I started playing Rocksmith in late October; within a couple of weeks, I could see that my guitar wasn’t responding the way I wanted it to. So, at the end of November, I got it set up properly; that helped, but part of the way in which it helped was to bring clarity to ways in which I wanted a better instrument. By the middle of December, I was actively planning on getting a better guitar, trying out friends’ instruments to see what in them I liked more and what I liked less. The first weekend in January, I went shopping, found a great deal on a truly lovely instrument; as soon as I brought it home and started playing it, I had absolutely no doubt that I’d made the right choice, and I’ve barely put it down since then.

So yeah, Rocksmith is focused on guitars, while Rock Band is focused on being in a band. But there’s soul in Rocksmith‘s approach, you just have to dig a bit deeper to find it: it’s helped me forge a bond with an instrument that I hadn’t had before.

And, actually, I think Rocksmith will ultimately end up being better for me on the band front, too. I like playing along with the game quite a bit, and I have no qualms about treating it as an essentially solo experience. (I like playing chamber music with friends on the piano, but I spend a lot more time there playing solo music as well, and that’s great.) But Rocksmith, unlike Rock Band 3, does expose multiple different guitar parts for every song, instead of trying to combine them into one; aside from being didactically interesting (among other things because I realize how repetitive some of those parts are!), this also actively welcomes multiple guitarists playing together.

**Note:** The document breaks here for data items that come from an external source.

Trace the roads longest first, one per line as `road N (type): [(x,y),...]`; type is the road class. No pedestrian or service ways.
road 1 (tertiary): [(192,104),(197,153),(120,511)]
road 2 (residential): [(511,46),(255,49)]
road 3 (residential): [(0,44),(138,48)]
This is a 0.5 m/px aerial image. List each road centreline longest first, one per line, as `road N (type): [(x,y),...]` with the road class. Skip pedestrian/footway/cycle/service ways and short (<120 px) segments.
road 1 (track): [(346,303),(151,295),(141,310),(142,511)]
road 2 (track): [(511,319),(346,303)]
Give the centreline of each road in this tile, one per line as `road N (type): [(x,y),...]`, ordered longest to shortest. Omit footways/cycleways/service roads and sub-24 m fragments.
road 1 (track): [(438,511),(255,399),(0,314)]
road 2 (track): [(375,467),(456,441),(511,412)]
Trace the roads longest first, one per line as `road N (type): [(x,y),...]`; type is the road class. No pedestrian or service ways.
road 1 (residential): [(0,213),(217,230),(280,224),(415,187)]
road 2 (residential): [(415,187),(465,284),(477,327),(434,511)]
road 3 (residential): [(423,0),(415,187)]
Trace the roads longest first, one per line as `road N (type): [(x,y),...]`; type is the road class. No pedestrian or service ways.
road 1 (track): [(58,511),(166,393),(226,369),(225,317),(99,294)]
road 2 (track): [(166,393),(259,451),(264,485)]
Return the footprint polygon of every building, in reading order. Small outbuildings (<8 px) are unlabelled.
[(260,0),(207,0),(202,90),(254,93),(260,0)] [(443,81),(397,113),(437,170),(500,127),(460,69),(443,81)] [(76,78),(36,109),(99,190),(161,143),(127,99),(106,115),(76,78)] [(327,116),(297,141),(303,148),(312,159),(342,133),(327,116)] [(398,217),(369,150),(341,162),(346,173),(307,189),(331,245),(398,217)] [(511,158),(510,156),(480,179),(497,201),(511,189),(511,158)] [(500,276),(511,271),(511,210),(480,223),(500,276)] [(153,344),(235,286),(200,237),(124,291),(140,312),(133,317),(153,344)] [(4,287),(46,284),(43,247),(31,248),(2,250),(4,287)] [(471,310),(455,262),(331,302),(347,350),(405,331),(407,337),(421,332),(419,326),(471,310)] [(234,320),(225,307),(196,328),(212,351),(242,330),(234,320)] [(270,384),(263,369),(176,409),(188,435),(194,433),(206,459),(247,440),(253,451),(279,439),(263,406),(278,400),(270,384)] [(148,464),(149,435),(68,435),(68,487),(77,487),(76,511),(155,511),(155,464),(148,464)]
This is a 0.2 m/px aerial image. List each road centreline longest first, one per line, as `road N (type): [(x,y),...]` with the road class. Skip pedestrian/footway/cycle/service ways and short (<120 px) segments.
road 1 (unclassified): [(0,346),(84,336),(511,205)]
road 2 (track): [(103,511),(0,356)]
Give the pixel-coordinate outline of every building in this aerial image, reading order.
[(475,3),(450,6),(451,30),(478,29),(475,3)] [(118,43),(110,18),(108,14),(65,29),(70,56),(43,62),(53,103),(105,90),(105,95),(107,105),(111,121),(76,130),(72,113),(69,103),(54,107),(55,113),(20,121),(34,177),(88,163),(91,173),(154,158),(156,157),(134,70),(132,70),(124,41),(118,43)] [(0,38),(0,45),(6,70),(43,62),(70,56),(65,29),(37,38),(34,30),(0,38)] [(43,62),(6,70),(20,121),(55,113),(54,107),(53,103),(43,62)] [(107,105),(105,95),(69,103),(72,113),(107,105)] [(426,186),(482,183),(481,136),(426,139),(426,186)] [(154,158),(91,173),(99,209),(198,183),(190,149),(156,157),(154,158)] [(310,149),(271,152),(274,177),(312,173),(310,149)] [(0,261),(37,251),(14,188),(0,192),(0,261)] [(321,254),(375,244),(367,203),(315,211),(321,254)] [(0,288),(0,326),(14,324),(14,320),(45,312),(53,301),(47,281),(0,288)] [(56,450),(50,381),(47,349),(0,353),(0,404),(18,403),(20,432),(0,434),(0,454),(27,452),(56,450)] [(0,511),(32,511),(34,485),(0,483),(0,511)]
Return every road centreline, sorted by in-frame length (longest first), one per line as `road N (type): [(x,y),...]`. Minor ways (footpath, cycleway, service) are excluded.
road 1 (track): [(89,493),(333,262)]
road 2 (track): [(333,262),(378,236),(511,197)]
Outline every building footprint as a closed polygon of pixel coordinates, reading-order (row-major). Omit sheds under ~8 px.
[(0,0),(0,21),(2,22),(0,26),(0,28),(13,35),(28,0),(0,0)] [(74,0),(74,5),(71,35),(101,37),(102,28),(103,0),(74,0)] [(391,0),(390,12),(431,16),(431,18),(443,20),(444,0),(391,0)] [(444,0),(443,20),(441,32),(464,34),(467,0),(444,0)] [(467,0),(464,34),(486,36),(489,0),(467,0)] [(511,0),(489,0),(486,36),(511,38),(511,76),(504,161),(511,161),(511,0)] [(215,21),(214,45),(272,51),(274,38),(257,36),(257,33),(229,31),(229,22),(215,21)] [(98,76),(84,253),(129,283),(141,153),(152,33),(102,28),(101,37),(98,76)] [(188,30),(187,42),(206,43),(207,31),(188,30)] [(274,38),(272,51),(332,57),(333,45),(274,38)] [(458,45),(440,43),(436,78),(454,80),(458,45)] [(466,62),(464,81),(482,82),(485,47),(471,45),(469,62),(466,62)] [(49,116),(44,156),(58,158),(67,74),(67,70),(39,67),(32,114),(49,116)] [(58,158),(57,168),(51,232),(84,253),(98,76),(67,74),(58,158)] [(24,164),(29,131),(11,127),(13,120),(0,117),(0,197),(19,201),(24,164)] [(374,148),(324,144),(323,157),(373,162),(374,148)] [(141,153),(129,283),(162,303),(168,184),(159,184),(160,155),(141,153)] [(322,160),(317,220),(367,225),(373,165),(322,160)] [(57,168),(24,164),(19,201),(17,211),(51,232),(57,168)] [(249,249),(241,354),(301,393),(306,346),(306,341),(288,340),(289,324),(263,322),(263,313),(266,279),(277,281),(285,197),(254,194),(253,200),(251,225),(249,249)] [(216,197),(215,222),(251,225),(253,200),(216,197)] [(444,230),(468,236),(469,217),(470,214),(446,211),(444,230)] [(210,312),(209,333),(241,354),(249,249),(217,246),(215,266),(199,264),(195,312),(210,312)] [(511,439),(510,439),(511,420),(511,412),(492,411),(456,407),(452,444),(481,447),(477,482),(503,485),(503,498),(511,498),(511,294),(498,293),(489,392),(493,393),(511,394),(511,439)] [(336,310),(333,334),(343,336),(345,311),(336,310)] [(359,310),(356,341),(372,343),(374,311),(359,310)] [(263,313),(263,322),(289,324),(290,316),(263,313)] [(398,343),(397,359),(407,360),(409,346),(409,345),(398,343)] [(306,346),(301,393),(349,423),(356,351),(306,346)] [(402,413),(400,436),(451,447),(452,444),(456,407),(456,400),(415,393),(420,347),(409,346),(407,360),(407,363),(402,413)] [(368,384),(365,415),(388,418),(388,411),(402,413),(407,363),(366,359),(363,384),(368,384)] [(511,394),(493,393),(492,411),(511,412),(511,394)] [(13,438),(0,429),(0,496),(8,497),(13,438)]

And that isn’t just an abstract benefit for me. One of my coworkers started playing Rocksmith over the holiday break, and I think a second one is going to dive into Rocksmith‘s bass mode; that means that my friends and I have access to a collection of songs that we can learn and play together. We’ve already come up with our initial setlist to work on learning; I’m not sure if we’ll get together this weekend or next, but I’m sure that a month from now we will have played together, probably more than once.

 

Neither of these games is close to perfect; but both of them have enriched my life hugely. And I love the direction in which they’re pointing: towards a world full of music at your fingertips, a world where learning is learning to play (in the double sense of playing music and playing games), a world where there’s a helping hand always available to guide you from listening to pieces to your first stumblings playing them to increased confidence. And a helping hand that doesn’t try to confine you to its realm: the direction that it’s leading you is towards a wide-open world of music, and if you take off and start running through that world on your own, it’s happy to let go, to send you off with a wave and the best of wishes.